We’ve covered some of the basic causes of failure in an HPS system, but what about EPS? In many ways, EPS systems are much simpler than their HPS forerunners, but they’re still prone to failure. EPS systems use an electric motor, an electronic control unit, and a network of sensors to do their things, and a failure in any of these components can easily lead to some serious problems when it comes to steering. Luckily, many of today’s EPS systems come with their own warning light that will alert you to any issues well before you make a turn. If your vehicle is equipped with EPS and you’ve noticed poor power steering performance, don’t waste your time looking for belts or leaks: take it directly to a trusted mechanic for a once-over.

A mechanic is shown holding a steering rack.

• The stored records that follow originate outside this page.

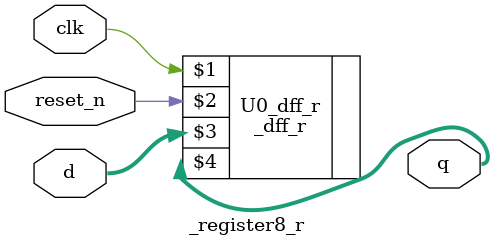
<source format=v>
module _register8_r(clk, reset_n, d, q);
  // 8-bit register with asynchronous reset
  input clk, reset_n;  // Clock and active-low reset signals
  input [7:0] d;       // 8-bit data input
  output [7:0] q;      // 8-bit data output

  // Instantiate D flip-flop module with reset
  _dff_r U0_dff_r(clk, reset_n, d, q);
endmodule

</source>
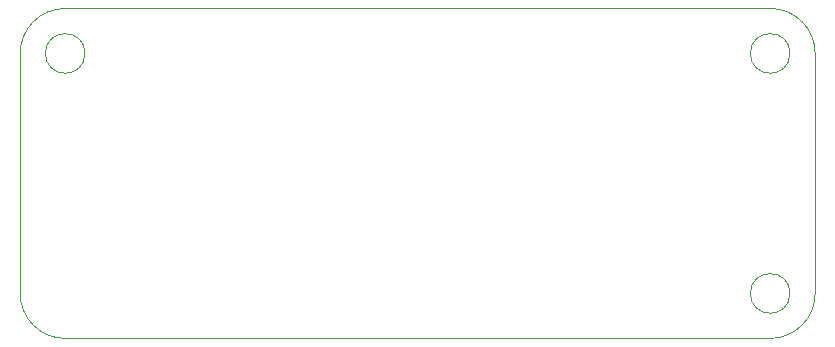
<source format=gbr>
%TF.GenerationSoftware,KiCad,Pcbnew,9.0.5*%
%TF.CreationDate,2025-11-29T21:51:22-08:00*%
%TF.ProjectId,TinyGawant,54696e79-4761-4776-916e-742e6b696361,rev?*%
%TF.SameCoordinates,Original*%
%TF.FileFunction,Profile,NP*%
%FSLAX46Y46*%
G04 Gerber Fmt 4.6, Leading zero omitted, Abs format (unit mm)*
G04 Created by KiCad (PCBNEW 9.0.5) date 2025-11-29 21:51:22*
%MOMM*%
%LPD*%
G01*
G04 APERTURE LIST*
%TA.AperFunction,Profile*%
%ADD10C,0.050000*%
%TD*%
G04 APERTURE END LIST*
D10*
X114300000Y-138430000D02*
G75*
G02*
X110490000Y-134620000I0J3810000D01*
G01*
X177800000Y-114300000D02*
X177800000Y-134620000D01*
X173990000Y-138430000D02*
X114300000Y-138430000D01*
X110490000Y-134620000D02*
X110490000Y-114300000D01*
X175666400Y-134620000D02*
G75*
G02*
X172313600Y-134620000I-1676400J0D01*
G01*
X172313600Y-134620000D02*
G75*
G02*
X175666400Y-134620000I1676400J0D01*
G01*
X115976400Y-114300000D02*
G75*
G02*
X112623600Y-114300000I-1676400J0D01*
G01*
X112623600Y-114300000D02*
G75*
G02*
X115976400Y-114300000I1676400J0D01*
G01*
X175666400Y-114300000D02*
G75*
G02*
X172313600Y-114300000I-1676400J0D01*
G01*
X172313600Y-114300000D02*
G75*
G02*
X175666400Y-114300000I1676400J0D01*
G01*
X114300000Y-110490000D02*
X173990000Y-110490000D01*
X177800000Y-134620000D02*
G75*
G02*
X173990000Y-138430000I-3810000J0D01*
G01*
X110490000Y-114300000D02*
G75*
G02*
X114300000Y-110490000I3810000J0D01*
G01*
X173990000Y-110490000D02*
G75*
G02*
X177800000Y-114300000I0J-3810000D01*
G01*
M02*

</source>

Know What to Look For to Identify Potential Problems

Power steering might lack the convenience of an in-vehicle Wi-Fi hotspot or the luxury of heated, massaging seats, but there are a few features that are quite as important when it comes to automotive safety and control. If you notice any of the tell-tale signs of a faulty power steering system, including difficult turns, squeaking or grinding noises, leaks near the front wheels, or a vehicle that wants to pull to the left or right, it might be time to call in the experts.

Some power steering fixes — like topping off the power steering fluid or replacing the serpentine belt — might be well within the reach of the average home mechanic, but for anything more complex, we’d recommend a visit to your trusted local mechanic or dealership. Given its importance when it comes to overall vehicle safety, power steering-related issues are best left to the experts.